Pada persidangan itu baru tiga orang yang memberi kesaksian, yakni dua petinggi Citibank, Paulina dan Afrilliana, serta seorang Head Teller Citibank cabang Landmark, Setio Widodo.
Sebelumnya Ketua Majelis Hakim Gusrizal menunda persidangan Malinda pada Senin, 28 November 2011, karena mendapat laporan kondisi Malinda yang memburuk.
Tim pengacara Malinda menujukkan surat pada majelis hakim perihal sakit yang diderita kliennya. Tekanan darah Malinda ketika itu sudah mencapai 98/140. Malinda juga terserang penyakit batuk kronis. Penyakitnya ini membuat Malinda kerap merasa sakit di bagian tenggorokan saat berbicara.
Dalam sidang-sidang sebelumnya tim pengacara Malinda juga sempat mengirimkan surat permohonan penggunaan kamar berpenyejuk ruangan saat menunggu sidang kepada Pengadilan Negeri Jakarta Selatan. Hal itu dilakukan karena mantan Senior Manager of Relationship Citibank itu merasa tidak tahan dan tidak nyaman dengan ruangan yang tidak difasilitasi AC. Permintaan tersebut dikabulkan agar Malinda tidak sakit dan menghambat agenda sidang.
Sidang Malinda pada Rabu ini adalah kelanjutan sidang yang akan menghadirkan sekitar 30 saksi. Jaksa penuntut umum mendakwa Malinda telah melakukan penggelapan dan pencucian uang melalui 117 transaksi. Total dana nasabah yang digelapkan mencapai Rp 40 miliar. Transaksi ini diduga terjadi mulai 22 Januari 2007 hingga 7 Februari 2011.

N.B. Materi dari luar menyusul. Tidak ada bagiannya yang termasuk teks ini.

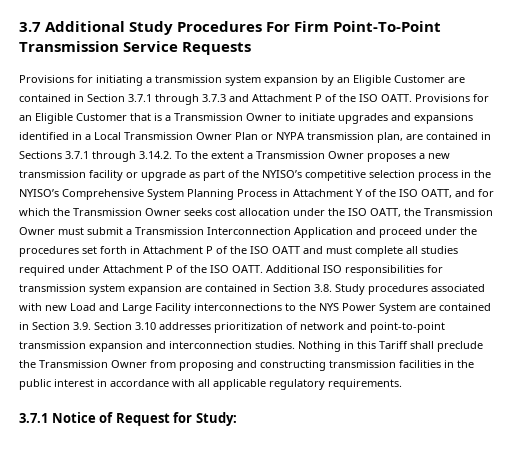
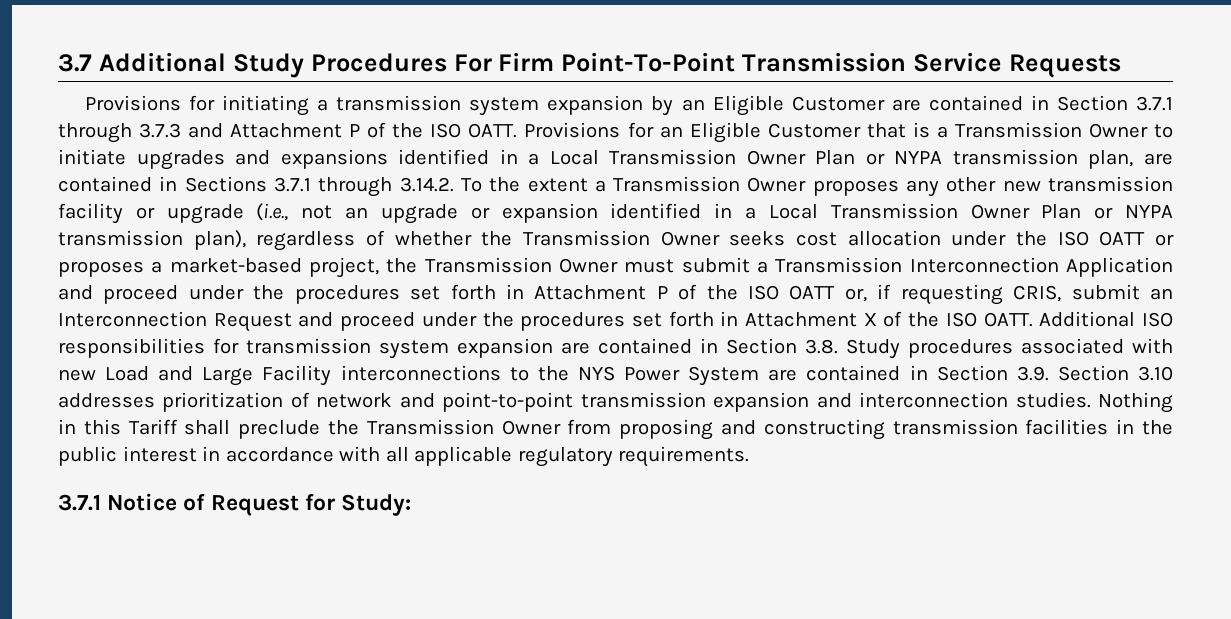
[419,153,425,159] a -> [906,177,997,197] any other
[189,170,491,181] [19,189,494,200] [19,208,50,216] as part of the NYISO’s competitive selection process in the NYISO’s Comprehensive System Planning Process in Attachment Y of the ISO OATT, and for which -> [256,203,1174,224] [58,230,472,251] (i.e., not an upgrade or expansion identified in a Local Transmission Owner Plan or NYPA transmission plan), regardless of whether
[370,208,401,217] OATT, -> [1099,231,1174,246] [58,257,379,278] OATT or proposes a market-based project,
[303,246,458,257] [19,265,173,276] and must complete all studies required under Attachment P -> [844,284,1174,305] [58,311,877,332] or, if requesting CRIS, submit an Interconnection Request and proceed under the procedures set forth in Attachment X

Malinda diduga telah mengalirkan miliaran dana nasabahnya ke beberapa rekening yang kemudian diketahui ditransfer kembali ke rekening miliknya. Transaksi ini terdiri dari 64 transaksi senilai Rp 27,36 miliar dan 53 transaksi senilai US$ 2,08 juta.
Dalam perkara ini, jaksa menyatakan Malinda dijerat pasal berlapis yaitu pasal dalam Undang-undang Perbankan dan pasal Undang-Undang Tindak Pidana Pencucian Uang. Pertama, ia dijerat Pasal 49 ayat 1 dan 2 Undang-Undang No 7 Tahun 1992 sebagaimana diubah dengan Undang-ndang No 10 Tahun 1998 tentang Perbankan juncto Pasal 55 ayat 1 dan Pasal 65 KUHP.
Ia juga dijerat Pasal 3 ayat 1 Undang-Undang Nomor 15 Tahun 2002 sebagaimana diubah dengan Undang-Undang No 25 Tahun 2003 tentang Pidana Pencucian Uang juncto Pasal 65 KUHP. Ketiga, ia dijerat dengan Pasal 3 Undang-Undang No 8 Tahun 2010 tentang Pencegahan dan Pemberantasan Tindak Pidana Pencucian Uang juncto Pasal 65 ayat 1 KUHP.